A free conference for parents, governors and teachers
Sponsored by: Centre for Educational Research and Development,
University of Lincoln
Education reforms, nationally and locally, are making huge changes to schooling in Lincolnshire. What is driving these changes? Are the arguments educational or economic? What’s in it for the County’s children?
If you don’t know the answers to these questions . . . if you want to engage in serious, open debate about the future of the County’s schools . . . then this event is for you.
The questions are important to get right – the answers are too important to get wrong.
Keynote speaker: Melissa Benn
(author of School Wars: the Battle for Britain’s Education)
Workshops – on Curriculum, Governance, Finance, Employment Issues
Expert panel Q &A
(Governors, Councillors, Union Officers answer your questions)
Saturday 3rd March
University of Lincoln, Brayford Campus
(Close to bus and rail links, ample car parking)
Book Launch and wine reception (5pm): Towards Teaching in Public: Reshaping the Modern University (Continuum Press). Edited by Professors Mike Neary, Les Bell and Howard Stevenson with contributions from colleagues at the Centre for Educational Research and Development.
Evening Social (8pm-midnight) at The Platform, Lincoln Students’ Union.
Join us for an evening of music with live bands to support UN millennium development goals for promoting girls’ education in Africa and to celebrate International Women’s Day.
Admission free – collection for Rwanda Girls’ Initiative – supporting girls’ education in Rwanda.

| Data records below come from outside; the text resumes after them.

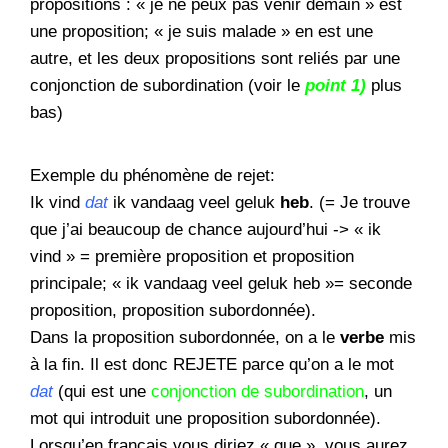
propositions : « je ne peux pas venir demain » est
une proposition; « je suis malade » en est une
autre, et les deux propositions sont reliés par une
conjonction de subordination (voir le
point 1)
plus
bas)
Exemple du phénomène de rejet:
Ik vind
dat
ik vandaag veel geluk
heb
. (= Je trouve
que j’ai beaucoup de chance aujourd’hui -> « ik
vind » = première proposition et proposition
principale; « ik vandaag veel geluk heb »= seconde
proposition, proposition subordonnée).
Dans la proposition subordonnée, on a le
verbe
mis
à la fin. Il est donc REJETE parce qu’on a le mot
dat
(qui est une
conjonction de subordination
, un
mot qui introduit une proposition subordonnée).
Lorsqu’en français vous diriez « que », vous aurez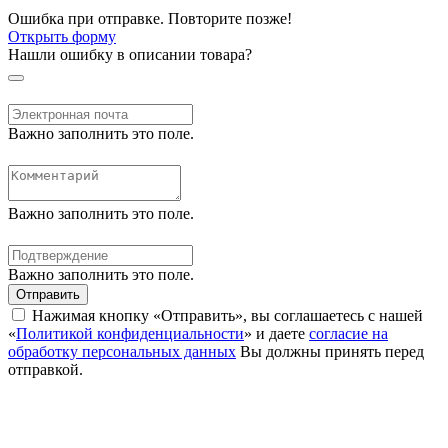
Ошибка при отправке. Повторите позже!
Открыть форму
Нашли ошибку в описании товара?
Важно заполнить это поле.
Важно заполнить это поле.
Важно заполнить это поле.
Отправить
Нажимая кнопку «Отправить», вы соглашаетесь с нашей
«
Политикой конфиденциальности
» и даете
согласие на
обработку персональных данных
Вы должны принять перед
отправкой.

Academies: what’s in it for the children?
Government claims that the drive to Academies is intended to raise standards. What is the evidence, from England and internationally, that these type of school reforms result in improved outcomes for children? What is the impact of such reforms on ‘achievement gaps’ between students from different socio-economic groups, or children from different ethnic backgrounds? How does increasing competition between schools impact on children with special educational needs and school exclusions?
Workshop leaders: Howard Stevenson (CERD) and Sarah Dodds (Teacher/Parent)
Governance: who controls our schools?
The rapid drive to Academies has raised important questions about who controls our schools. How are Academy schools accountable to the community and where is the democracy? What are the consequences for community control of a drive towards Academies? How are corporate sponsors, accountable to the local community? Who supports the governors if things go wrong?
Workshop leaders: Alasdair Smith (Anti-Academies Alliance), Darren Dodds (Governor)
School funding: who is getting the money?
New changes to school organisation have made funding arrangements increasingly complex. Many schools feel compelled to consider Academy conversion because they believe improved funding will follow. What do we really know about the funding for LA and Academy schools? Is the promise of ‘new money’ myth or reality? Does anybody gain? Who loses?
Workshop leader: Peter Downes (ex-Principal, Cambridgeshire Councillor, national authority on school finance issues)
Employment issues: safe in their hands?
Current education reforms provide employers with considerable flexibility to vary pay and conditions of service. When considering Academy conversion employees are often assured that ‘nothing will change’ – pay, pensions and conditions of service will be protected. What are the ‘new flexibilities’? How secure are national pay and conditions for current and new staff? What is the evidence from Academy schools that national pay and conditions are being protected? This session will focus on issues facing both teaching and support staff.
Workshop leaders: representatives from Bernie Pardon (NASUWT Exec), Ken Rustidge (NUT Exec) and Unison (invited).